### YOUR OBJECTIVE
The records that follow should be retyped word for word.

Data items
================================
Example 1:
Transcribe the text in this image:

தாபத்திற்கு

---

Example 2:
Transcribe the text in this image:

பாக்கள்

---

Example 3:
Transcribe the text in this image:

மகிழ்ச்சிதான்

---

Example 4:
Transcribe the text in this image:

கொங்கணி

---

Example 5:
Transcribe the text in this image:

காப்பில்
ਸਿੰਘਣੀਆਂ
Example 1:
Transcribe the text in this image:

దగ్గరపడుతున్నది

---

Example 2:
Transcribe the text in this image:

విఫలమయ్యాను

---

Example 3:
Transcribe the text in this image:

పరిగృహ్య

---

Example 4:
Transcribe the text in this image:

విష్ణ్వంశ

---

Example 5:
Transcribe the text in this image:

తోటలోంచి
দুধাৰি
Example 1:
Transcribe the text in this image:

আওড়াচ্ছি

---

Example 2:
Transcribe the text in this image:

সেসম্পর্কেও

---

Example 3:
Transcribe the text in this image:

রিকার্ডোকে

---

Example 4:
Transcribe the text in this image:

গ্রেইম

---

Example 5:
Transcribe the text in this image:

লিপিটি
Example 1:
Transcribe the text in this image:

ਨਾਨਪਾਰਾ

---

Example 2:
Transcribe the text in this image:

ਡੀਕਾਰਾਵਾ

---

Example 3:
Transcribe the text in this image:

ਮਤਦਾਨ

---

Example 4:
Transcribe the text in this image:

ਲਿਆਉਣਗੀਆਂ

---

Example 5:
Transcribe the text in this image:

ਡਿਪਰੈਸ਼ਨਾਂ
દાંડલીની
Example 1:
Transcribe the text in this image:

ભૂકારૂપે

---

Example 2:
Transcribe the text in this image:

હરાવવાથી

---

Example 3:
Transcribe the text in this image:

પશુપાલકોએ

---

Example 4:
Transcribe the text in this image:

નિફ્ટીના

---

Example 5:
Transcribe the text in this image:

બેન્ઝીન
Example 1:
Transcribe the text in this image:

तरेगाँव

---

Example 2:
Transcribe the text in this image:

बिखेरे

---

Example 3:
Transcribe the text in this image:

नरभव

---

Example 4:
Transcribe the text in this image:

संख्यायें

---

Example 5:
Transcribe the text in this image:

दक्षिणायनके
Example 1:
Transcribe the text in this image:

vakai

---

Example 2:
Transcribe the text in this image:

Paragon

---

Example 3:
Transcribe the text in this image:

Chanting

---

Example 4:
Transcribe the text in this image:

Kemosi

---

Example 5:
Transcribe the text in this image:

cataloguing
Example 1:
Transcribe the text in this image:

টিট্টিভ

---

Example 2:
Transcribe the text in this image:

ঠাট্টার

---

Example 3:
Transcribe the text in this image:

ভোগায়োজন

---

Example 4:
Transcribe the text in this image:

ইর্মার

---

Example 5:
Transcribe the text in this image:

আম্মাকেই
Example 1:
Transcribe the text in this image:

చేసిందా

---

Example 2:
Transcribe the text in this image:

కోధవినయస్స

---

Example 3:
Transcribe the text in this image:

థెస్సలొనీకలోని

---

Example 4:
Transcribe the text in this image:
================================
### ANSWER SECTION
Example 1:
Transcribe the text in this image:

தாபத்திற்கு

---

Example 2:
Transcribe the text in this image:

பாக்கள்

---

Example 3:
Transcribe the text in this image:

மகிழ்ச்சிதான்

---

Example 4:
Transcribe the text in this image:

கொங்கணி

---

Example 5:
Transcribe the text in this image:

காப்பில்
ਸਿੰਘਣੀਆਂ
Example 1:
Transcribe the text in this image:

దగ్గరపడుతున్నది

---

Example 2:
Transcribe the text in this image:

విఫలమయ్యాను

---

Example 3:
Transcribe the text in this image:

పరిగృహ్య

---

Example 4:
Transcribe the text in this image:

విష్ణ్వంశ

---

Example 5:
Transcribe the text in this image:

తోటలోంచి
দুধাৰি
Example 1:
Transcribe the text in this image:

আওড়াচ্ছি

---

Example 2:
Transcribe the text in this image:

সেসম্পর্কেও

---

Example 3:
Transcribe the text in this image:

রিকার্ডোকে

---

Example 4:
Transcribe the text in this image:

গ্রেইম

---

Example 5:
Transcribe the text in this image:

লিপিটি
Example 1:
Transcribe the text in this image:

ਨਾਨਪਾਰਾ

---

Example 2:
Transcribe the text in this image:

ਡੀਕਾਰਾਵਾ

---

Example 3:
Transcribe the text in this image:

ਮਤਦਾਨ

---

Example 4:
Transcribe the text in this image:

ਲਿਆਉਣਗੀਆਂ

---

Example 5:
Transcribe the text in this image:

ਡਿਪਰੈਸ਼ਨਾਂ
દાંડલીની
Example 1:
Transcribe the text in this image:

ભૂકારૂપે

---

Example 2:
Transcribe the text in this image:

હરાવવાથી

---

Example 3:
Transcribe the text in this image:

પશુપાલકોએ

---

Example 4:
Transcribe the text in this image:

નિફ્ટીના

---

Example 5:
Transcribe the text in this image:

બેન્ઝીન
Example 1:
Transcribe the text in this image:

तरेगाँव

---

Example 2:
Transcribe the text in this image:

बिखेरे

---

Example 3:
Transcribe the text in this image:

नरभव

---

Example 4:
Transcribe the text in this image:

संख्यायें

---

Example 5:
Transcribe the text in this image:

दक्षिणायनके
Example 1:
Transcribe the text in this image:

vakai

---

Example 2:
Transcribe the text in this image:

Paragon

---

Example 3:
Transcribe the text in this image:

Chanting

---

Example 4:
Transcribe the text in this image:

Kemosi

---

Example 5:
Transcribe the text in this image:

cataloguing
Example 1:
Transcribe the text in this image:

টিট্টিভ

---

Example 2:
Transcribe the text in this image:

ঠাট্টার

---

Example 3:
Transcribe the text in this image:

ভোগায়োজন

---

Example 4:
Transcribe the text in this image:

ইর্মার

---

Example 5:
Transcribe the text in this image:

আম্মাকেই
Example 1:
Transcribe the text in this image:

చేసిందా

---

Example 2:
Transcribe the text in this image:

కోధవినయస్స

---

Example 3:
Transcribe the text in this image:

థెస్సలొనీకలోని

---

Example 4:
Transcribe the text in this image:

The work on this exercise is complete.